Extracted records
■ ■ ■ ■

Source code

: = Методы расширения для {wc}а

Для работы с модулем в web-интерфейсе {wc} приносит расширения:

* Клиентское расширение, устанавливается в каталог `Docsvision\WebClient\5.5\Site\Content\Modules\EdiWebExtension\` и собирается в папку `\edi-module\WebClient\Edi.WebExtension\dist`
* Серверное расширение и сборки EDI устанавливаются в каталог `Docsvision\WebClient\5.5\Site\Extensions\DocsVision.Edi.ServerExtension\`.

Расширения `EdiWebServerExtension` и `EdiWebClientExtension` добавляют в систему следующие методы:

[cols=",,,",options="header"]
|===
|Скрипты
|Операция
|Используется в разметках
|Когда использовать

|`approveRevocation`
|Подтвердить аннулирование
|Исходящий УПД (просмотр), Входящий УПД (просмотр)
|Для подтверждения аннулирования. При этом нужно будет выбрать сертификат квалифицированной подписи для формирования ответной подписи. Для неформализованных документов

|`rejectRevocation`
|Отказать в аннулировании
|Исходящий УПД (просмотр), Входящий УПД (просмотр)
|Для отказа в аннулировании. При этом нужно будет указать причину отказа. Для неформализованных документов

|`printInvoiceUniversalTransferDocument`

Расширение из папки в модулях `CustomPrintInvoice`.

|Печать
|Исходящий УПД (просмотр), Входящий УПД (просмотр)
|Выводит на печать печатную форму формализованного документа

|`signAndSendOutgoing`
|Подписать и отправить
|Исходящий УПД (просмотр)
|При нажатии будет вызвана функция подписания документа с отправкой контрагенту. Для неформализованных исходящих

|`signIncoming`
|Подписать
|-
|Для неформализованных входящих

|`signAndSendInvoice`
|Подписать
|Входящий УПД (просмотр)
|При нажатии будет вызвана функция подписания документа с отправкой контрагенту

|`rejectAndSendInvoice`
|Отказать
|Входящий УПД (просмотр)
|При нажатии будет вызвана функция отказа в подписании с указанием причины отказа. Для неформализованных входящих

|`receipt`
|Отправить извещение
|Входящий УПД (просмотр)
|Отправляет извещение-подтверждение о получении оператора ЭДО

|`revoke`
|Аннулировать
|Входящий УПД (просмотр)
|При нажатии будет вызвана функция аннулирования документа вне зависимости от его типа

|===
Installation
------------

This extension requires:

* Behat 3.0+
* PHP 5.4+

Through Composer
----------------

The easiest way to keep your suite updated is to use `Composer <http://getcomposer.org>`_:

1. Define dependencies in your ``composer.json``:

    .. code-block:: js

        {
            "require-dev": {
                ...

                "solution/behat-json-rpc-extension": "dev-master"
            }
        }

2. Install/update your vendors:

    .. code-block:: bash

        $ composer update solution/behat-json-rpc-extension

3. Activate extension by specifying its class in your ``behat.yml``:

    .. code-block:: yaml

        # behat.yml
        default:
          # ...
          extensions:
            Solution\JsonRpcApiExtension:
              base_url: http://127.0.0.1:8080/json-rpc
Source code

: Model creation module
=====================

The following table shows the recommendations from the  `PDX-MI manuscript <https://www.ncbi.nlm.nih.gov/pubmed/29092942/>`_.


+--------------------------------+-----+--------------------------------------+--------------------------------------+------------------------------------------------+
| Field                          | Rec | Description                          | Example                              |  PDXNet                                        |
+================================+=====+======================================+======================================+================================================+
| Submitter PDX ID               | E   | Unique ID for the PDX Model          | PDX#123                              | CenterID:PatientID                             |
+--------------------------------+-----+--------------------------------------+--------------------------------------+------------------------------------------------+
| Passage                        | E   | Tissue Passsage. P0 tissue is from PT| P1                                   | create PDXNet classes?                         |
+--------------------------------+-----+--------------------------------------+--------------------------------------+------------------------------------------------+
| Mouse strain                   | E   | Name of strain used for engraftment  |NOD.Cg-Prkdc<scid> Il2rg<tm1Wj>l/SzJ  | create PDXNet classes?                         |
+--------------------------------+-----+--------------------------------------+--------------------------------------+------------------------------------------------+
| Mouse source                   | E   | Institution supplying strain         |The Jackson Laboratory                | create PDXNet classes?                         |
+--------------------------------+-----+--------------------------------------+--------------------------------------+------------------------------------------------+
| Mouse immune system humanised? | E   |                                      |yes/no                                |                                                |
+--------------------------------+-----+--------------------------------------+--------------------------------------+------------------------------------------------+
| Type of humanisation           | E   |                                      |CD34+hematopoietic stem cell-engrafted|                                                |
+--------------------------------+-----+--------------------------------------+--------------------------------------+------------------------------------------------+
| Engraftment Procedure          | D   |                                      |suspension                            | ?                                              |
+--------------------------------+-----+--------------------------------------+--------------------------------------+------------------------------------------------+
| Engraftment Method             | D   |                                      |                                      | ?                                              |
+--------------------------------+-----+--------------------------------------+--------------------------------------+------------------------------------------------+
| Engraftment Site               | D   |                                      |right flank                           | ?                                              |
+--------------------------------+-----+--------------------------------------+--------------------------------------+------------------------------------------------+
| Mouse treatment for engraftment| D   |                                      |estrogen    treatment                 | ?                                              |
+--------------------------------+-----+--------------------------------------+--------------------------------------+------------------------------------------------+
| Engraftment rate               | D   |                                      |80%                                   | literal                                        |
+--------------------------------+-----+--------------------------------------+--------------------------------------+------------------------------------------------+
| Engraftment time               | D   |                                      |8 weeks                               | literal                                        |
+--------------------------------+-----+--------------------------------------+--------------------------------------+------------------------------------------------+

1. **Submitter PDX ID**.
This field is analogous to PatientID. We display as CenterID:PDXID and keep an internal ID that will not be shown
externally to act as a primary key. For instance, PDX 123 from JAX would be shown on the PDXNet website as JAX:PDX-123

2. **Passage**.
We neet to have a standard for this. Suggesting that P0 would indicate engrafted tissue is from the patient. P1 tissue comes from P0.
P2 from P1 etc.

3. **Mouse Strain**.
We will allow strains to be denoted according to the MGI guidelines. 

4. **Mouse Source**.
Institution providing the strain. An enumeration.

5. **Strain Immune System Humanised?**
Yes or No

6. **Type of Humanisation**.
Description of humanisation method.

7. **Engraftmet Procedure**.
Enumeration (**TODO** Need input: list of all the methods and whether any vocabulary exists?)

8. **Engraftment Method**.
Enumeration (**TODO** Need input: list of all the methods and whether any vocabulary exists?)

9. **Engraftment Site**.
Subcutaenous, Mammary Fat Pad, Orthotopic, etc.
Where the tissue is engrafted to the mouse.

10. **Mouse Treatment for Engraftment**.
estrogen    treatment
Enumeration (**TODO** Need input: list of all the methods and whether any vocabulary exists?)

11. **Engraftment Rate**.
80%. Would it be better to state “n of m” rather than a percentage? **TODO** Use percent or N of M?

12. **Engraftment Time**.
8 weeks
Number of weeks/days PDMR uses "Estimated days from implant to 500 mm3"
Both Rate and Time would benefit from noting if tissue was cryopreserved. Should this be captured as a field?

■ ■ ■ ■

THE TASK
Exactly reproduce all of the entries.

SOLUTION TO THIS EXERCISE
Source code

: = Методы расширения для {wc}а

Для работы с модулем в web-интерфейсе {wc} приносит расширения:

* Клиентское расширение, устанавливается в каталог `Docsvision\WebClient\5.5\Site\Content\Modules\EdiWebExtension\` и собирается в папку `\edi-module\WebClient\Edi.WebExtension\dist`
* Серверное расширение и сборки EDI устанавливаются в каталог `Docsvision\WebClient\5.5\Site\Extensions\DocsVision.Edi.ServerExtension\`.

Расширения `EdiWebServerExtension` и `EdiWebClientExtension` добавляют в систему следующие методы:

[cols=",,,",options="header"]
|===
|Скрипты
|Операция
|Используется в разметках
|Когда использовать

|`approveRevocation`
|Подтвердить аннулирование
|Исходящий УПД (просмотр), Входящий УПД (просмотр)
|Для подтверждения аннулирования. При этом нужно будет выбрать сертификат квалифицированной подписи для формирования ответной подписи. Для неформализованных документов

|`rejectRevocation`
|Отказать в аннулировании
|Исходящий УПД (просмотр), Входящий УПД (просмотр)
|Для отказа в аннулировании. При этом нужно будет указать причину отказа. Для неформализованных документов

|`printInvoiceUniversalTransferDocument`

Расширение из папки в модулях `CustomPrintInvoice`.

|Печать
|Исходящий УПД (просмотр), Входящий УПД (просмотр)
|Выводит на печать печатную форму формализованного документа

|`signAndSendOutgoing`
|Подписать и отправить
|Исходящий УПД (просмотр)
|При нажатии будет вызвана функция подписания документа с отправкой контрагенту. Для неформализованных исходящих

|`signIncoming`
|Подписать
|-
|Для неформализованных входящих

|`signAndSendInvoice`
|Подписать
|Входящий УПД (просмотр)
|При нажатии будет вызвана функция подписания документа с отправкой контрагенту

|`rejectAndSendInvoice`
|Отказать
|Входящий УПД (просмотр)
|При нажатии будет вызвана функция отказа в подписании с указанием причины отказа. Для неформализованных входящих

|`receipt`
|Отправить извещение
|Входящий УПД (просмотр)
|Отправляет извещение-подтверждение о получении оператора ЭДО

|`revoke`
|Аннулировать
|Входящий УПД (просмотр)
|При нажатии будет вызвана функция аннулирования документа вне зависимости от его типа

|===
Installation
------------

This extension requires:

* Behat 3.0+
* PHP 5.4+

Through Composer
----------------

The easiest way to keep your suite updated is to use `Composer <http://getcomposer.org>`_:

1. Define dependencies in your ``composer.json``:

    .. code-block:: js

        {
            "require-dev": {
                ...

                "solution/behat-json-rpc-extension": "dev-master"
            }
        }

2. Install/update your vendors:

    .. code-block:: bash

        $ composer update solution/behat-json-rpc-extension

3. Activate extension by specifying its class in your ``behat.yml``:

    .. code-block:: yaml

        # behat.yml
        default:
          # ...
          extensions:
            Solution\JsonRpcApiExtension:
              base_url: http://127.0.0.1:8080/json-rpc
Source code

: Model creation module
=====================

The following table shows the recommendations from the  `PDX-MI manuscript <https://www.ncbi.nlm.nih.gov/pubmed/29092942/>`_.


+--------------------------------+-----+--------------------------------------+--------------------------------------+------------------------------------------------+
| Field                          | Rec | Description                          | Example                              |  PDXNet                                        |
+================================+=====+======================================+======================================+================================================+
| Submitter PDX ID               | E   | Unique ID for the PDX Model          | PDX#123                              | CenterID:PatientID                             |
+--------------------------------+-----+--------------------------------------+--------------------------------------+------------------------------------------------+
| Passage                        | E   | Tissue Passsage. P0 tissue is from PT| P1                                   | create PDXNet classes?                         |
+--------------------------------+-----+--------------------------------------+--------------------------------------+------------------------------------------------+
| Mouse strain                   | E   | Name of strain used for engraftment  |NOD.Cg-Prkdc<scid> Il2rg<tm1Wj>l/SzJ  | create PDXNet classes?                         |
+--------------------------------+-----+--------------------------------------+--------------------------------------+------------------------------------------------+
| Mouse source                   | E   | Institution supplying strain         |The Jackson Laboratory                | create PDXNet classes?                         |
+--------------------------------+-----+--------------------------------------+--------------------------------------+------------------------------------------------+
| Mouse immune system humanised? | E   |                                      |yes/no                                |                                                |
+--------------------------------+-----+--------------------------------------+--------------------------------------+------------------------------------------------+
| Type of humanisation           | E   |                                      |CD34+hematopoietic stem cell-engrafted|                                                |
+--------------------------------+-----+--------------------------------------+--------------------------------------+------------------------------------------------+
| Engraftment Procedure          | D   |                                      |suspension                            | ?                                              |
+--------------------------------+-----+--------------------------------------+--------------------------------------+------------------------------------------------+
| Engraftment Method             | D   |                                      |                                      | ?                                              |
+--------------------------------+-----+--------------------------------------+--------------------------------------+------------------------------------------------+
| Engraftment Site               | D   |                                      |right flank                           | ?                                              |
+--------------------------------+-----+--------------------------------------+--------------------------------------+------------------------------------------------+
| Mouse treatment for engraftment| D   |                                      |estrogen    treatment                 | ?                                              |
+--------------------------------+-----+--------------------------------------+--------------------------------------+------------------------------------------------+
| Engraftment rate               | D   |                                      |80%                                   | literal                                        |
+--------------------------------+-----+--------------------------------------+--------------------------------------+------------------------------------------------+
| Engraftment time               | D   |                                      |8 weeks                               | literal                                        |
+--------------------------------+-----+--------------------------------------+--------------------------------------+------------------------------------------------+

1. **Submitter PDX ID**.
This field is analogous to PatientID. We display as CenterID:PDXID and keep an internal ID that will not be shown
externally to act as a primary key. For instance, PDX 123 from JAX would be shown on the PDXNet website as JAX:PDX-123

2. **Passage**.
We neet to have a standard for this. Suggesting that P0 would indicate engrafted tissue is from the patient. P1 tissue comes from P0.
P2 from P1 etc.

3. **Mouse Strain**.
We will allow strains to be denoted according to the MGI guidelines. 

4. **Mouse Source**.
Institution providing the strain. An enumeration.

5. **Strain Immune System Humanised?**
Yes or No

6. **Type of Humanisation**.
Description of humanisation method.

7. **Engraftmet Procedure**.
Enumeration (**TODO** Need input: list of all the methods and whether any vocabulary exists?)

8. **Engraftment Method**.
Enumeration (**TODO** Need input: list of all the methods and whether any vocabulary exists?)

9. **Engraftment Site**.
Subcutaenous, Mammary Fat Pad, Orthotopic, etc.
Where the tissue is engrafted to the mouse.

10. **Mouse Treatment for Engraftment**.
estrogen    treatment
Enumeration (**TODO** Need input: list of all the methods and whether any vocabulary exists?)

11. **Engraftment Rate**.
80%. Would it be better to state “n of m” rather than a percentage? **TODO** Use percent or N of M?

12. **Engraftment Time**.
8 weeks
Number of weeks/days PDMR uses "Estimated days from implant to 500 mm3"
Both Rate and Time would benefit from noting if tissue was cryopreserved. Should this be captured as a field?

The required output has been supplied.